Assad hält sich zum einem zweitägigen Gipfeltreffen im Iran auf. Teheran hat nach Gesprächen mit Vertretern der internationalen Gemeinschaft noch nicht offiziell auf ein neues Angebot für Verhandlungen zur Beilegung des Atomstreits geantwortet. Die fünf ständigen Mitglieder des UNO-Sicherheitsrats und Deutschland hatten dem Iran am 19. Juli eine Frist von zwei Wochen gesetzt, um sich klar zu seiner umstrittenen Urananreicherung zu äußern. Diese Frist lief bereits aus.

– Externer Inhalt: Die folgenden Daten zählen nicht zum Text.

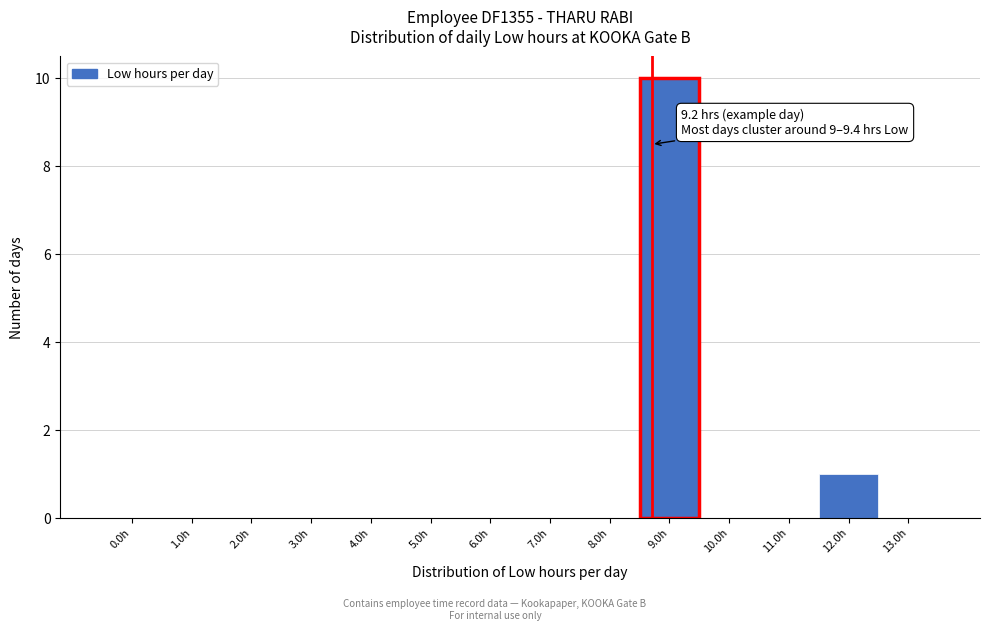

At which label is the value closest to 5?

12.0h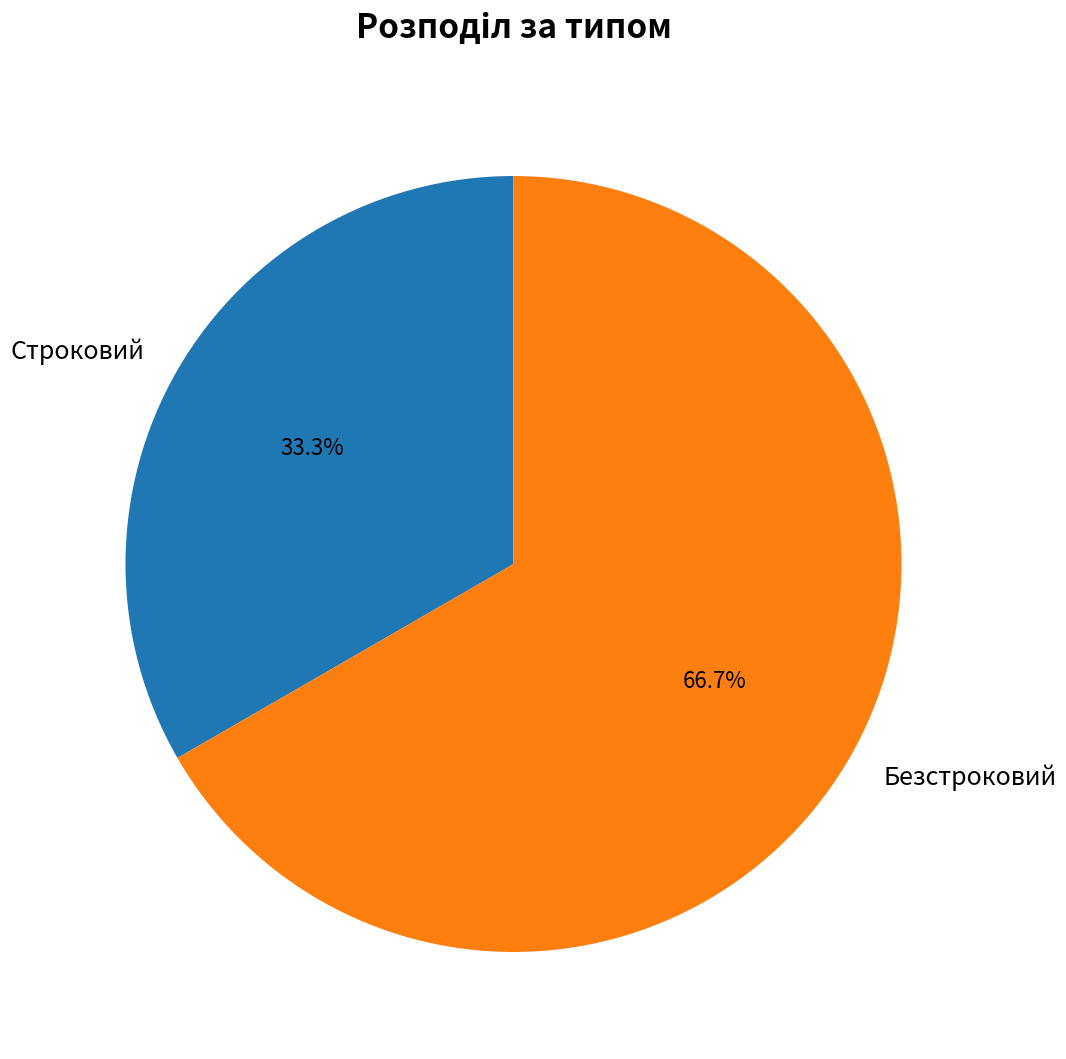

To the nearest percent, what is the difference between the Строковий and Безстроковий slice percentages?

33%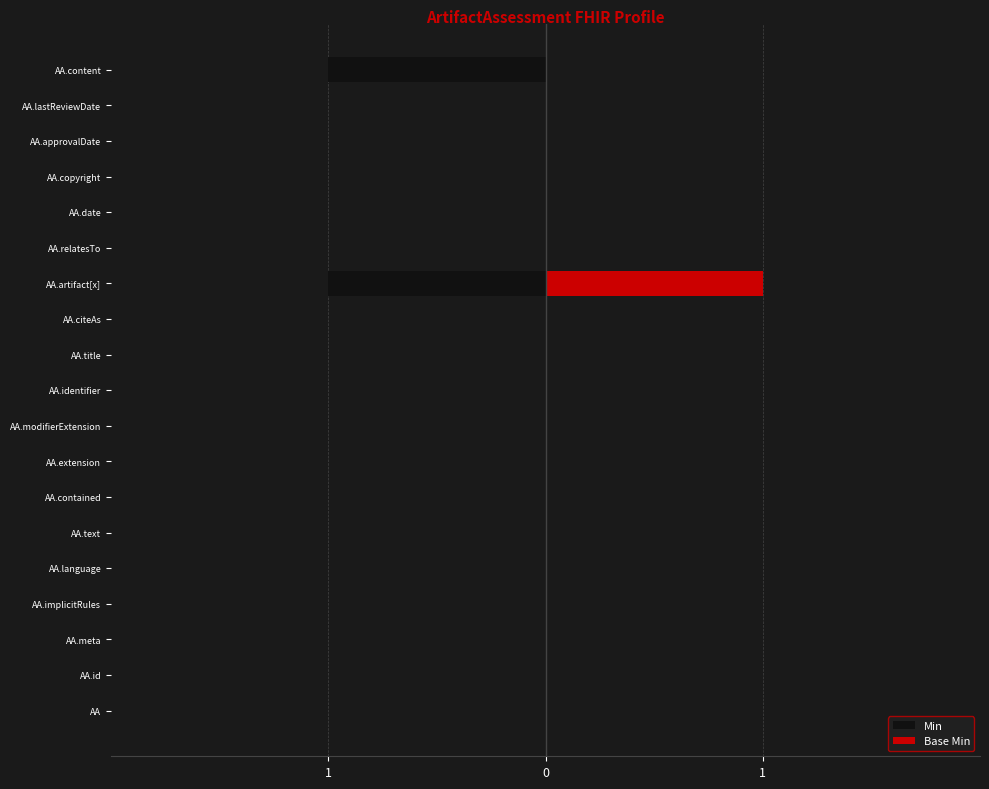

What is the value of the Min bar at the 19th from the left?

-1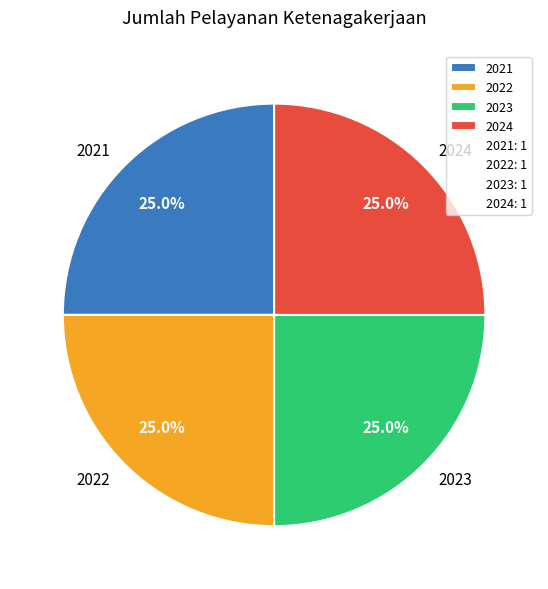

What portion of the pie excludes 2023?

75.0%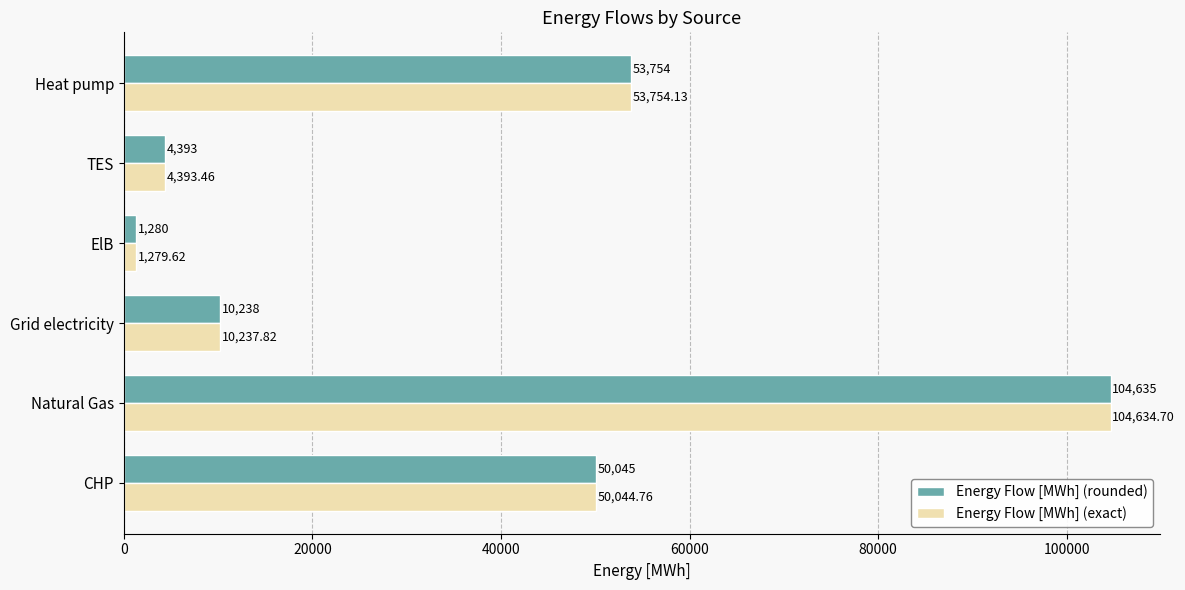

Which category has the highest value in the Energy Flow [MWh] (rounded) series?

Natural Gas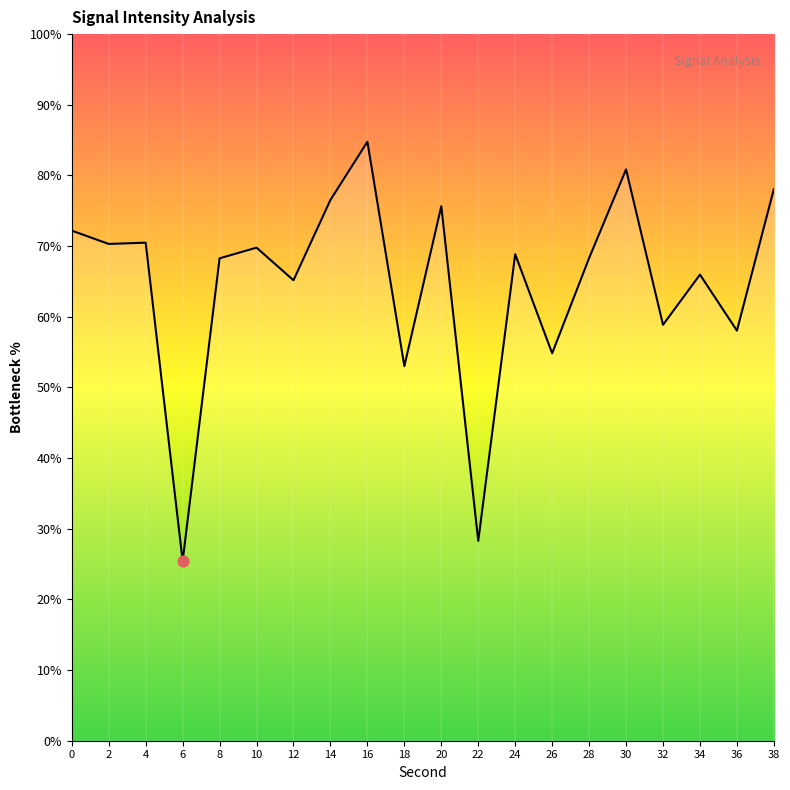

What is the change in value from 10 to 24?

-0.9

Der deutsche Außenminister Steinmeier forderte den Iran zu einem raschen Ende der "Tändeleien" auf. Teheran solle nicht länger auf Zeit spielen, sondern schnell eine "verwertbare Antwort" geben, sagte Steinmeier im Magazin "Der Spiegel". Andernfalls drohe eine weitere Verschärfung der Sanktionen.
Israel äußert massive Bedenken
Der stellvertretende israelische Regierungschef Mofaz warnte unterdessen, der Iran stehe vor einem "wichtigen Durchbruch" bei seinem Atomprogramm. Der Iran im Besitz einer Atomwaffe sei für Israel eine "existenzielle" und "nicht akzeptabel" Bedrohung, bekräftigte er. "Wir wollen keinen Krieg, wir wollen Frieden, ... aber wir werden keinen zweiten Holocaust zulassen", sagte der Ex-Generalstabschef.